Foto: Fernando Frazão/Agência Brasil

Início dos Jogos Olímpicos de Paris 2024 e com eles a esperança de medalhas para atletas brasileiras/os. No entanto, quando se reflete sobre o investimento em esportes no país, o cenário é desanimador. Organizações sofrem com a falta de recursos, tanto públicos quanto privados. O especial redeGIFE de julho foi em busca de quem vivencia este contexto para entender os caminhos possíveis para reverter a atual realidade.

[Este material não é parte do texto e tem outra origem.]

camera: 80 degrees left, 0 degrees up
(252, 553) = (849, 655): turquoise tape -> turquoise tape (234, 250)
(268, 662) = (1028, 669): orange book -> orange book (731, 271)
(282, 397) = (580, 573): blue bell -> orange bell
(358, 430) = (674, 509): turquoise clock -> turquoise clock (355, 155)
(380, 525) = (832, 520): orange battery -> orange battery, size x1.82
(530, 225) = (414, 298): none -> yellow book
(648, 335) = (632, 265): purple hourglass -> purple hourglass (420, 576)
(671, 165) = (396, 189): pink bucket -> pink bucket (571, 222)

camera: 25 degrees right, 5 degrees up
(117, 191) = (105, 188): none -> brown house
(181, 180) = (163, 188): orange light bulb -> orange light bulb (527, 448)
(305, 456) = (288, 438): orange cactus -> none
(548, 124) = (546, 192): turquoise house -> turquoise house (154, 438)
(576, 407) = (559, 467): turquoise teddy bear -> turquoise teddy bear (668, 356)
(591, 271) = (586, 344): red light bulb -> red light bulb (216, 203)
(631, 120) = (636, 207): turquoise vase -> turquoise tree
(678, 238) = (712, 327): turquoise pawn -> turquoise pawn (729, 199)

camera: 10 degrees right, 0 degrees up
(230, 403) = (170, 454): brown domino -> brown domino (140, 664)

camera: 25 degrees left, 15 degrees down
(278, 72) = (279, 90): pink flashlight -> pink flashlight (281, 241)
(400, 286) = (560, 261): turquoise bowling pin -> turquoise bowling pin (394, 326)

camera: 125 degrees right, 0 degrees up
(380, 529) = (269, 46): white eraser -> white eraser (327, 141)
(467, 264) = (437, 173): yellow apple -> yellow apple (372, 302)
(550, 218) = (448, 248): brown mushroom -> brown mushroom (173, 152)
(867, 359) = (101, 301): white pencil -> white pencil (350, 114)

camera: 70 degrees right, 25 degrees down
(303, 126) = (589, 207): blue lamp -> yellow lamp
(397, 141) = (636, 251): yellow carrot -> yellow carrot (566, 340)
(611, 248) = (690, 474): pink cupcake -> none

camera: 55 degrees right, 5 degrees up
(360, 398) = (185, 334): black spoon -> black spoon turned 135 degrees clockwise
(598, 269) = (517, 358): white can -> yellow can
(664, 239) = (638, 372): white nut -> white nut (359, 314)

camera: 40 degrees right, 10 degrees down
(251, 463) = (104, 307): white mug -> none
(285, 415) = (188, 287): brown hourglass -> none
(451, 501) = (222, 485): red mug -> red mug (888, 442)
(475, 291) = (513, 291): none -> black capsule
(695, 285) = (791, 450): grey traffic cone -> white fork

O povoado Angico dos Dias, localizado na cidade de Campo Alegre de Lourdes (BA), tem pouco mais de mil habitantes. A história da comunidade foi transformada pelo esporte. Em 2022, num terreno onde a comunidade descartava lixo, surgiu um campinho improvisado e o projeto Jovem Feliz, que tinha como objetivo reunir crianças e adolescentes do povoado.

“A ideia era ter aulas de futebol no tempo livre dessas crianças e jovens para evitar que se envolvessem com drogas. A gente tinha carência de engajar a comunidade no esporte. De início eram 50 inscritos, dos quais apenas sete eram meninas”, explica Rani Farias, de 24 anos, nascida e criada no povoado e uma das idealizadoras do projeto. 

Pouco depois de criado o projeto, ele foi aprovado em um edital do Instituto Lina Galvani. “Esse apoio foi de grande importância porque o que a gente tinha era uma bola e um sonho. Conseguimos equipar o time com uniforme, comprar material para os treinos e palestras. Hoje o projeto atende 80 pessoas.”

Rani Farias conta ainda que, quando iniciou o projeto de futebol feminino, havia pouquíssimas meninas, o que gerou descrédito de alguns. “Foi bem complicado, bem difícil mesmo, a gente recebeu várias piadinhas machistas durante os treinos e isso foi sendo trabalhado, tanto em conversas dentro do projeto, como durante os treinos. E aí o nosso time hoje conta com 22 meninas de Angico dos Dias e mais algumas outras das comunidades que são próximas.”

Para além do esporte, o Jovem Feliz realizou mutirões de limpeza, o espaço deixou de ser local de descarte de resíduos e a comunidade passou a ter coleta de lixo. Rodrigo Kuyumjian, que atua no Instituto Lina Galvani, afirma que foi doada uma casa para funcionar como espaço para debates comunitários, batizada de Casa de Diálogo.

“O que o futebol tem a ver com isso? É uma maneira de aproximar esses jovens e mobilizar a formação de novas lideranças comunitárias. Eles frequentam a Casa de Diálogo, porque daqui alguns anos serão os adultos dessa comunidade”, explica.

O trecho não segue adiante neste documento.